Question

Copper is being electrodeposited from a $CuSO_4$ bath into a stainless steel cathode of total surface area of $2m^2$ in an electrolytic cell operated at a current density of $200 Am^{-2}$ with a current efficiency of 90%. If current density of an electrolytic cell is the current per unit area of electrode then mass of copper deposited (in kg) in 24 hours is: [Given: Faraday's constant = 96500 $C mol^{-1}$, atomic mass of copper = 63.5$gmd^{-1}$]

Answer 1

10.23 kg

Answer 2

To calculate the mass of copper deposited, we will follow these steps:

1. Calculate the total current (I): Current density (J) is given as $200 Am^{-2}$ and the total surface area (A) of the cathode is $2m^2$. $I = J \times A$ $I = 200 Am^{-2} \times 2 m^2 = 400 A$

2. Convert time (t) to seconds: The deposition time is 24 hours. $t = 24 \text{ hours} \times 60 \text{ minutes/hour} \times 60 \text{ seconds/minute} = 86400 \text{ seconds}$

3. Determine the number of electrons (n) involved in the deposition of copper: Copper is being electrodeposited from $CuSO_4$, which means $Cu^{2+}$ ions are reduced to Cu metal.

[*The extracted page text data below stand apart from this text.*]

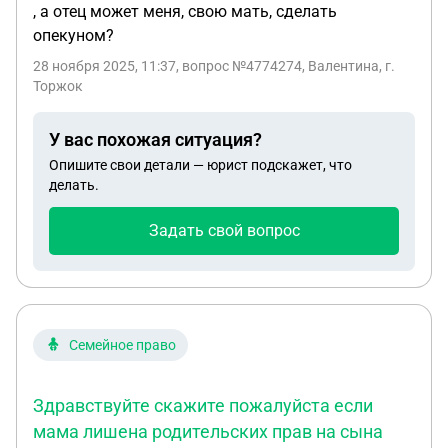
, а отец может меня, свою мать, сделать
опекуном?
28 ноября 2025, 11:37
, вопрос №4774274, Валентина, г.
Торжок
У вас похожая ситуация?
Опишите свои детали — юрист подскажет, что
делать.
Задать свой вопрос
Семейное право
Здравствуйте скажите пожалуйста если
мама лишена родительских прав на сына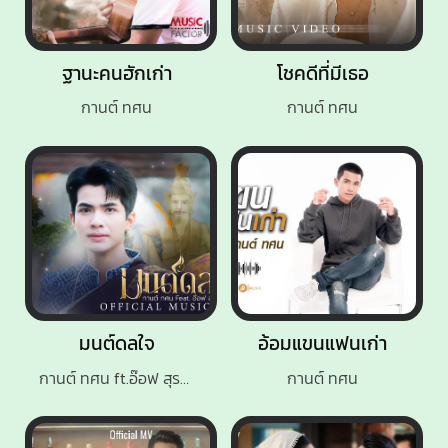
ฐานะคนฮักเก่า
โชคดีที่มีเธอ
กานต์ ทศน
กานต์ ทศน
มนต์ดลใจ
อ้อมแขนแฟนเก่า
กานต์ ทศน ft.อ๊อฟ สุรพล
กานต์ ทศน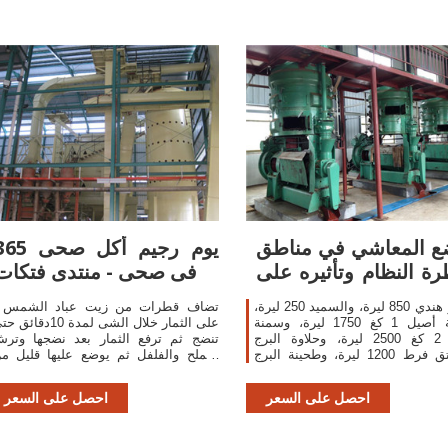
ع المعاشي في مناطق
365 يوم رجيم أكل ص
ة النظام وتأثيره على
فى صحى - منتدى فتكات
مواقف
والتمر هندي 850 ليرة، والسميد 250 ليرة،
- تضاف ق
وسمنة أصيل 1 كغ 1750 ليرة، وسمنة
على الثمار خلال الشى لمدة 10دقائ
ممتاز 2 كغ 2500 ليرة، وحلاوة البرج
تنضج ثم ترفع الثمار بعد نضجها وتر
بالفستق فرط 1200 ليرة، وطحينة البرج
بالملح والفلفل ثم يوضع عليها قليل م
1450 ليرة، وزيت فلورينا 4 لتر 3150 ليرة،
الزبد والبقدرنس المفرى والثوم وتقد
ليتر زيت عباد الشمس 700
الثمار المشوي
احصل على السعر
احصل على السعر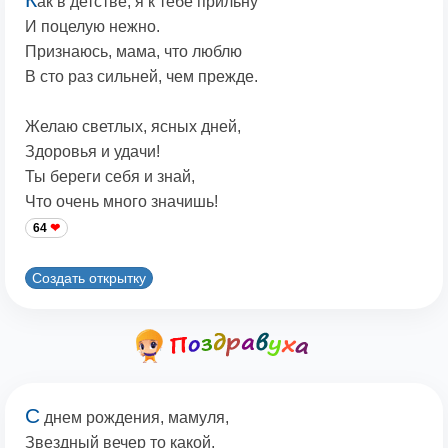
ак в детстве, я к тебе прильну
И поцелую нежно.
Признаюсь, мама, что люблю
В сто раз сильней, чем прежде.
Желаю светлых, ясных дней,
Здоровья и удачи!
Ты береги себя и знай,
Что очень много значишь!
64
Создать открытку
С
днем рождения, мамуля,
Звездный вечер то какой,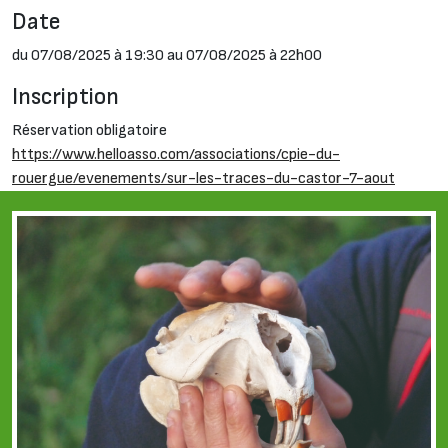
Date
du 07/08/2025 à 19:30 au 07/08/2025 à 22h00
Inscription
Réservation obligatoire
https://www.helloasso.com/associations/cpie-du-
rouergue/evenements/sur-les-traces-du-castor-7-aout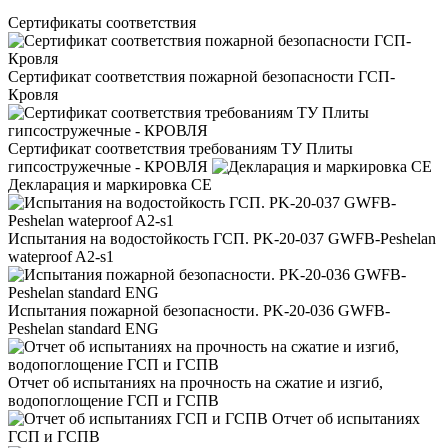
Сертификаты соответствия
Сертификат соответствия пожарной безопасности ГСП-
Кровля
Сертификат соответствия требованиям ТУ Плиты
гипсостружечные - КРОВЛЯ
Декларация и маркировка CE
Испытания на водостойкость ГСП. PK-20-037 GWFB-Peshelan
wateproof A2-s1
Испытания пожарной безопасности. PK-20-036 GWFB-
Peshelan standard ENG
Отчет об испытаниях на прочность на сжатие и изгиб,
водопоглощение ГСП и ГСПВ
Отчет об испытаниях
ГСП и ГСПВ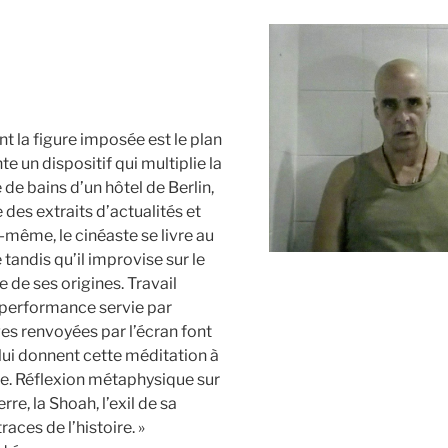
nt la figure imposée est le plan
 un dispositif qui multiplie la
 de bains d’un hôtel de Berlin,
e des extraits d’actualités et
-même, le cinéaste se livre au
 tandis qu’il improvise sur le
e de ses origines. Travail
performance servie par
ges renvoyées par l’écran font
lui donnent cette méditation à
ce. Réflexion métaphysique sur
rre, la Shoah, l’exil de sa
traces de l’histoire. »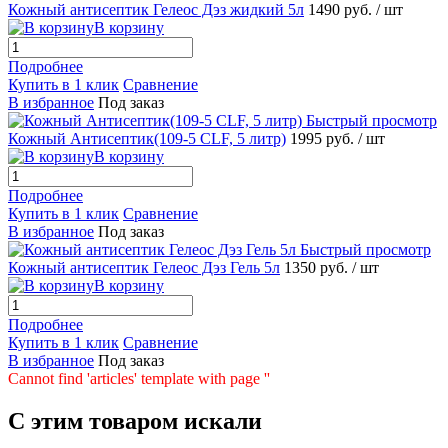
Кожный антисептик Гелеос Дэз жидкий 5л
1490 руб.
/ шт
В корзину
Подробнее
Купить в 1 клик
Сравнение
В избранное
Под заказ
Быстрый просмотр
Кожный Антисептик(109-5 CLF, 5 литр)
1995 руб.
/ шт
В корзину
Подробнее
Купить в 1 клик
Сравнение
В избранное
Под заказ
Быстрый просмотр
Кожный антисептик Гелеос Дэз Гель 5л
1350 руб.
/ шт
В корзину
Подробнее
Купить в 1 клик
Сравнение
В избранное
Под заказ
Cannot find 'articles' template with page ''
C этим товаром искали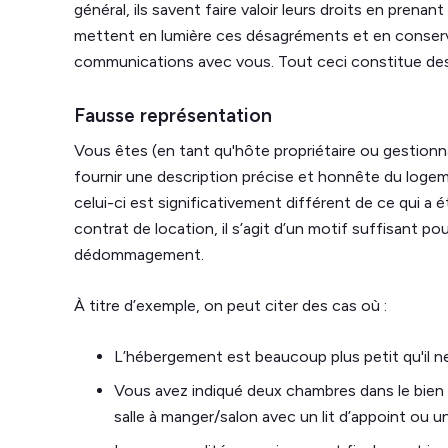
général, ils savent faire valoir leurs droits en prena
mettent en lumière ces désagréments et en conserv
communications avec vous. Tout ceci constitue des
Fausse représentation
Vous êtes (en tant qu'hôte propriétaire ou gestionna
fournir une description précise et honnête du loge
celui-ci est significativement différent de ce qui a
contrat de location, il s’agit d’un motif suffisant p
dédommagement.
À titre d’exemple, on peut citer des cas où :
L’hébergement est beaucoup plus petit qu'il ne 
Vous avez indiqué deux chambres dans le bien a
salle à manger/salon avec un lit d’appoint ou u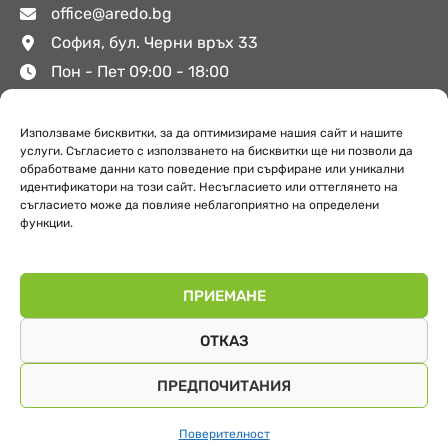
office@aredo.bg
София, бул. Черни връх 33
Пон - Пет 09:00 - 18:00
Използваме бисквитки, за да оптимизираме нашия сайт и нашите
Полезни връзки
услуги. Съгласието с използването на бисквитки ще ни позволи да
обработваме данни като поведение при сърфиране или уникални
идентификатори на този сайт. Несъгласието или оттеглянето на
съгласието може да повлияе неблагоприятно на определени
За Аредо
функции.
Поверителност
Обекти
ПРИЕМАНЕ
ОТКАЗ
ПРЕДПОЧИТАНИЯ
© 2026 Аредо. Всички права запазени.
developed & hosted by ivexto
Поверителност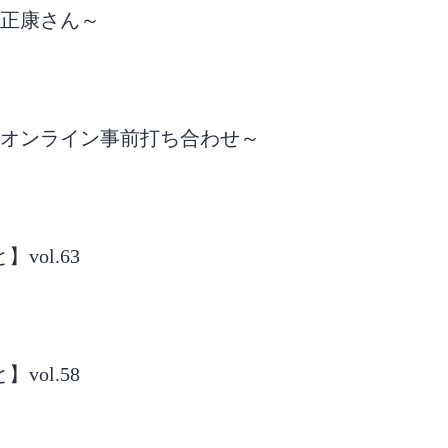
庭正康さん～
三者オンライン事前打ち合わせ～
ol.63
ol.58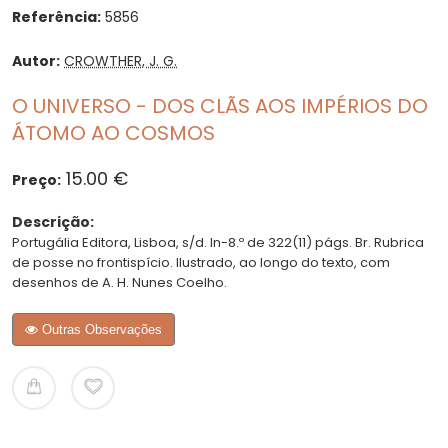
Referência:
5856
Autor:
CROWTHER, J. G.
O UNIVERSO - DOS CLÃS AOS IMPÉRIOS DO
ÁTOMO AO COSMOS
15.00 €
Preço:
Descrição:
Portugália Editora, Lisboa, s/d. In-8.º de 322(11) págs. Br. Rubrica
de posse no frontispício. Ilustrado, ao longo do texto, com
desenhos de A. H. Nunes Coelho.
Outras Observações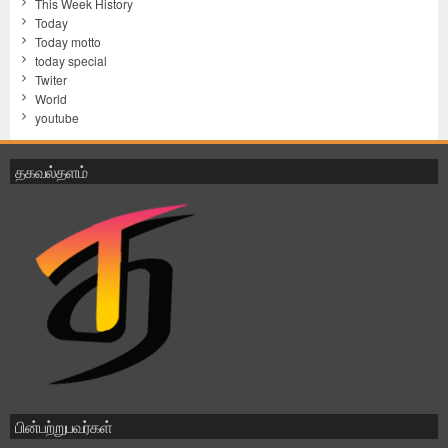
This Week History
Today
Today motto
today special
Twiter
World
youtube
தகவல்தளம்
பின்பற்றுபவர்கள்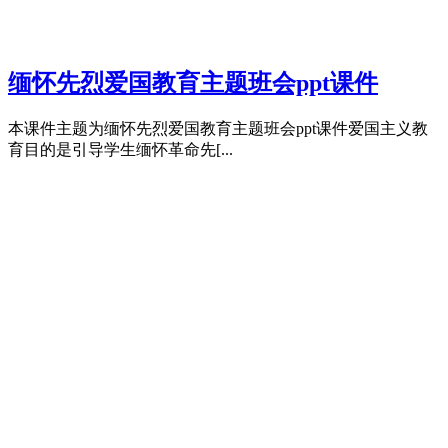
缅怀先烈爱国教育主题班会ppt课件
本课件主题为缅怀先烈爱国教育主题班会ppt课件爱国主义教
育目的是引导学生缅怀革命先[...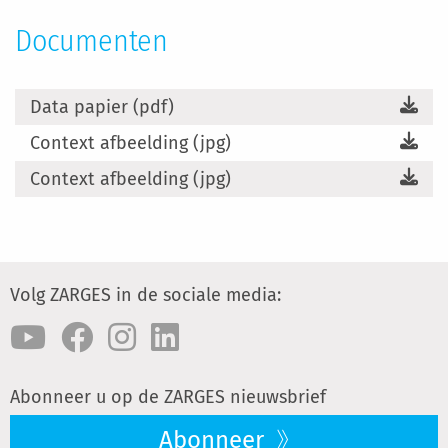
Documenten
Data papier (pdf)
Context afbeelding (jpg)
Context afbeelding (jpg)
Volg ZARGES in de sociale media:
Abonneer u op de ZARGES nieuwsbrief
Abonneer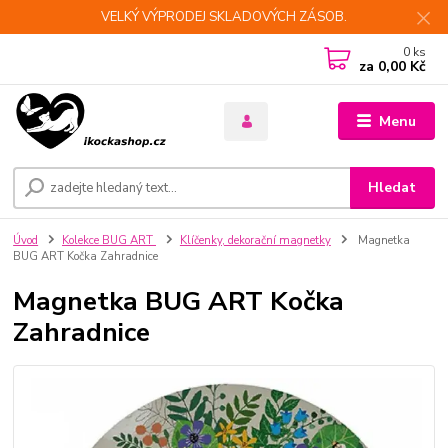
VELKÝ VÝPRODEJ SKLADOVÝCH ZÁSOB.
0
ks
za
0,00 Kč
Menu
Hledat
Úvod
Kolekce BUG ART
Klíčenky, dekorační magnetky
Magnetka
BUG ART Kočka Zahradnice
Magnetka BUG ART Kočka
Zahradnice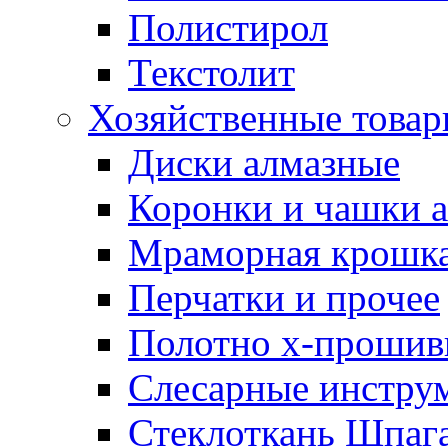
Полистирол
Текстолит
Хозяйственные това
Диски алмазные
Коронки и чашки 
Мраморная крошк
Перчатки и прочее
Полотно х-прошив
Слесарные инстру
Стеклоткань Шпаг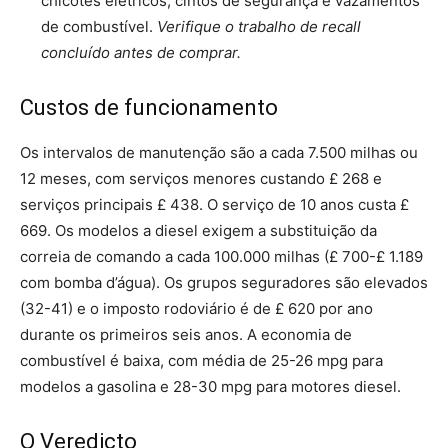
chicotes elétricos, cintos de segurança e vazamentos
de combustível.
Verifique o trabalho de recall
concluído antes de comprar.
Custos de funcionamento
Os intervalos de manutenção são a cada 7.500 milhas ou
12 meses, com serviços menores custando £ 268 e
serviços principais £ 438. O serviço de 10 anos custa £
669. Os modelos a diesel exigem a substituição da
correia de comando a cada 100.000 milhas (£ 700-£ 1.189
com bomba d’água). Os grupos seguradores são elevados
(32-41) e o imposto rodoviário é de £ 620 por ano
durante os primeiros seis anos. A economia de
combustível é baixa, com média de 25-26 mpg para
modelos a gasolina e 28-30 mpg para motores diesel.
O Veredicto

The half-reaction is: $Cu^{2+}(aq) + 2e^- \rightarrow Cu(s)$ Therefore, $n = 2$ electrons per mole of copper.

4. Apply Faraday's First Law of Electrolysis, considering current efficiency: The mass of substance (w) deposited can be calculated using the formula: $w = \frac{M \times I \times t \times \eta}{n \times F}$ Where:

   • w = mass of copper deposited (in grams)
   • M = atomic mass of copper = 63.5 $g mol^{-1}$
   • I = total current = 400 A
   • t = time in seconds = 86400 s
   • $\eta$ = current efficiency = 90% = 0.90
   • n = number of electrons = 2
   • F = Faraday's constant = 96500 $C mol^{-1}$

   Substitute the values into the formula: $w = \frac{63.5 \text{ g/mol} \times 400 \text{ A} \times 86400 \text{ s} \times 0.90}{2 \times 96500 \text{ C/mol}}$ $w = \frac{63.5 \times (400 \times 86400) \times 0.90}{193000}$ $w = \frac{63.5 \times 34560000 \times 0.90}{193000}$ $w = \frac{63.5 \times 31104000}{193000}$ $w = \frac{1975404000}{193000}$ $w = 10235.253367... \text{ g}$

5. Convert the mass from grams to kilograms: $w_{kg} = \frac{10235.253367... \text{ g}}{1000 \text{ g/kg}} = 10.235253367... \text{ kg}$

Rounding to two decimal places, the mass of copper deposited is approximately 10.24 kg. Among the given options, 10.23 kg is the closest value.

The final answer is $\boxed{\text{10.23 kg}}$.